Proof. The Lemma gives \sigma_u^2 = u^\top \Sigma_k u non-increasing in k. The EVPI is monotone increasing in \sigma_u^2: the optimizer’s-curse gap \mathbb{E}[\max_b V] - \max_b \mathbb{E}[V] is driven by the spread of the optimal-allocation posterior, which is controlled by the contrast variance along the ridge; as \sigma_u^2 \to 0 the curve is pinned along u, the optimal-allocation posterior collapses to a point, and the gap closes to zero. Composing, \mathrm{EVPI}_k is non-increasing. For the rate, take equal per-study ridge precision \bar\kappa = w s^{-2} (u^\top c)^2; the accumulated ridge precision is then \Lambda_{0,u} + k\bar\kappa, so
\sigma_u^2 = \frac{1}{\Lambda_{0,u} + k\bar\kappa} = O(1/k) \quad\Longrightarrow\quad \mathrm{EVPI}_k = O(1/k) \to 0. \qquad\blacksquare
This is the loop closing. Chapter 21 showed one experiment shrinks the EVPI; here the accumulating store drives it to zero. The wound named in Chapter 18 — the optimizer commits to a confidently-wrong allocation because the curve is unidentified along the ridge — and shown structural in Chapter 19 is not merely reduced but eliminated in the limit, provided the store keeps acquiring evidence in the flat direction. The convergence is deterministic in the Gaussian-conjugate setting because precision adds; in a general nonlinear posterior the same statement holds in expectation, since a surprising study can transiently widen the posterior in some direction even as information accrues on average.

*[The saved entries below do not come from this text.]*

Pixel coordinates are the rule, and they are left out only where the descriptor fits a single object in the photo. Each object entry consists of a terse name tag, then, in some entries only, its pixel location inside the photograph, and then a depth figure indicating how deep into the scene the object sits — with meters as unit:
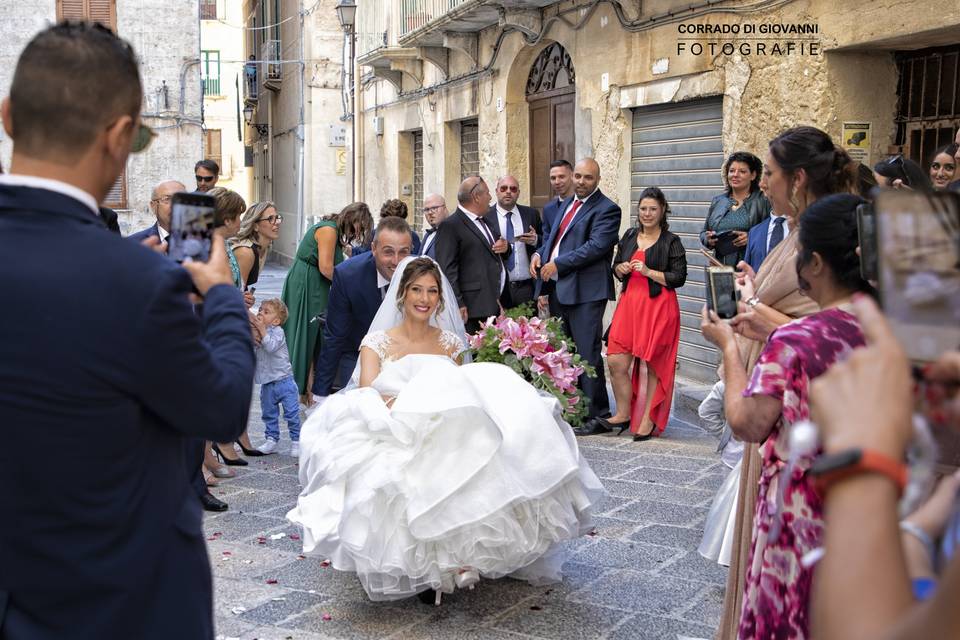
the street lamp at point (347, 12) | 21.94
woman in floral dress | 2.77
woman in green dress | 8.63
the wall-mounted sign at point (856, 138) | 8.86
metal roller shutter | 10.63
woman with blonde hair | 7.49
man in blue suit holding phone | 1.96
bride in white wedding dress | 4.46
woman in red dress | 8.44
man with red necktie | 8.73
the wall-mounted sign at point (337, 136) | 24.11
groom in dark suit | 7.02
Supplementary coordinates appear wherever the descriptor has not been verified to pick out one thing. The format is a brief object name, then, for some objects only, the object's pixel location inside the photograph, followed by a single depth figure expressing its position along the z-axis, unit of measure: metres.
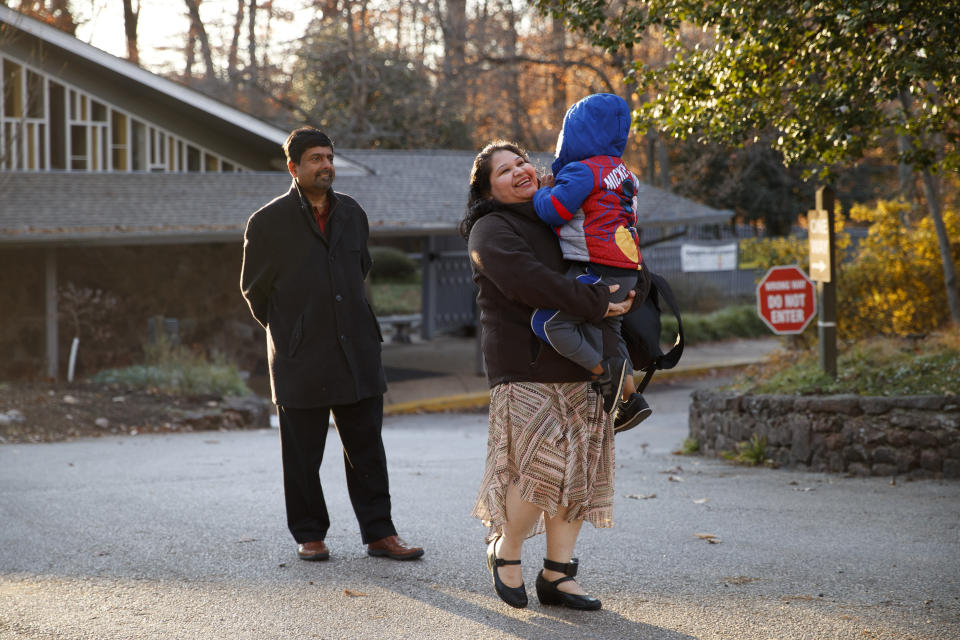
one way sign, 8.85
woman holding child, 3.95
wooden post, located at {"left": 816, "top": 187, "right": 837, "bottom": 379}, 8.75
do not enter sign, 9.82
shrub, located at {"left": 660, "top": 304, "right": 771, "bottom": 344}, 22.05
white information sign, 24.81
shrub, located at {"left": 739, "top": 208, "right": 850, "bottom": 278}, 15.11
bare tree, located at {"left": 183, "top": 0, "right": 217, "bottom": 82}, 29.22
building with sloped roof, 13.86
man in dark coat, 4.76
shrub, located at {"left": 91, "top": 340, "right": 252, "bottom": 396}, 12.86
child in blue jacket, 3.81
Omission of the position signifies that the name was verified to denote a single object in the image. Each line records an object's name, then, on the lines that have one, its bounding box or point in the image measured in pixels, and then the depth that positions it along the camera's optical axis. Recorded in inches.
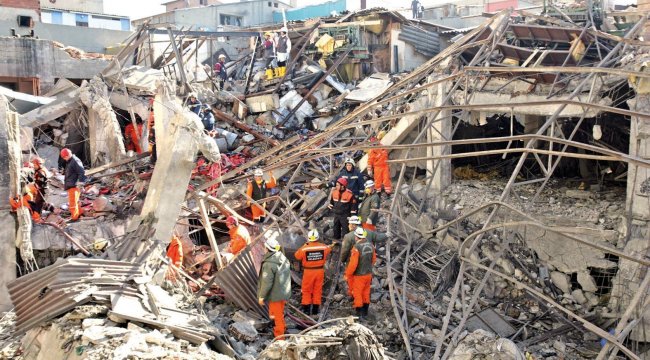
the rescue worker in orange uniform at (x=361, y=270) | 387.9
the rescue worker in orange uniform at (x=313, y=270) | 386.3
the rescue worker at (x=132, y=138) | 662.5
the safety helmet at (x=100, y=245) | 409.1
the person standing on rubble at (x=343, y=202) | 470.3
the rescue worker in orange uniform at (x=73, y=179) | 470.9
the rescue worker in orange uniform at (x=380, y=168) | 533.0
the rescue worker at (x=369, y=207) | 463.1
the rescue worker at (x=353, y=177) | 482.3
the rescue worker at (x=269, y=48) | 828.6
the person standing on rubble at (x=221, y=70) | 852.6
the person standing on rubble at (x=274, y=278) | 354.6
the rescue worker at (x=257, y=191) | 500.6
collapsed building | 293.6
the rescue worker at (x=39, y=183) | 463.8
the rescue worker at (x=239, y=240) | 417.1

Rung 5 — The store as a data product (brief) and the handoff to Part VII. The mathematics dictates the schema. Each record in the store carries the estimand class from the Chapter 20/21 taxonomy (secant, tangent, or validation), the target spend interval or operating point — equivalently the constraint direction c — the measurement variance s^2, the power weight w (credibility times decay), and a timestamp. The store is append-only and versioned: a study is never edited, only superseded, so the live posterior is reproducible from the ledger at any past version by replaying Rung 1’s recursion to that point. Records that measure the same functional and conflict are pooled, not multiplied, by Rung 3. The mechanism ends here; the system begins in Part VII. Storage, schema migration, governance over who may add or down-weight a study, and the pipeline that re-runs the Chapter 18 optimizer whenever a record lands are the engineering subject of Chapters 23–26. With this chapter Part VI is complete: the book has travelled from “the optimizer needs a response curve the observational data cannot identify” to “a versioned ledger of experiments drives the decision-relevant uncertainty monotonically to zero.” The loop — intervene (Chapters 19–20) → identify the functional (Chapter 20) → calibrate (Chapter 21) → re-optimize (Chapter 18), iterated as the store fills — is closed and provably convergent.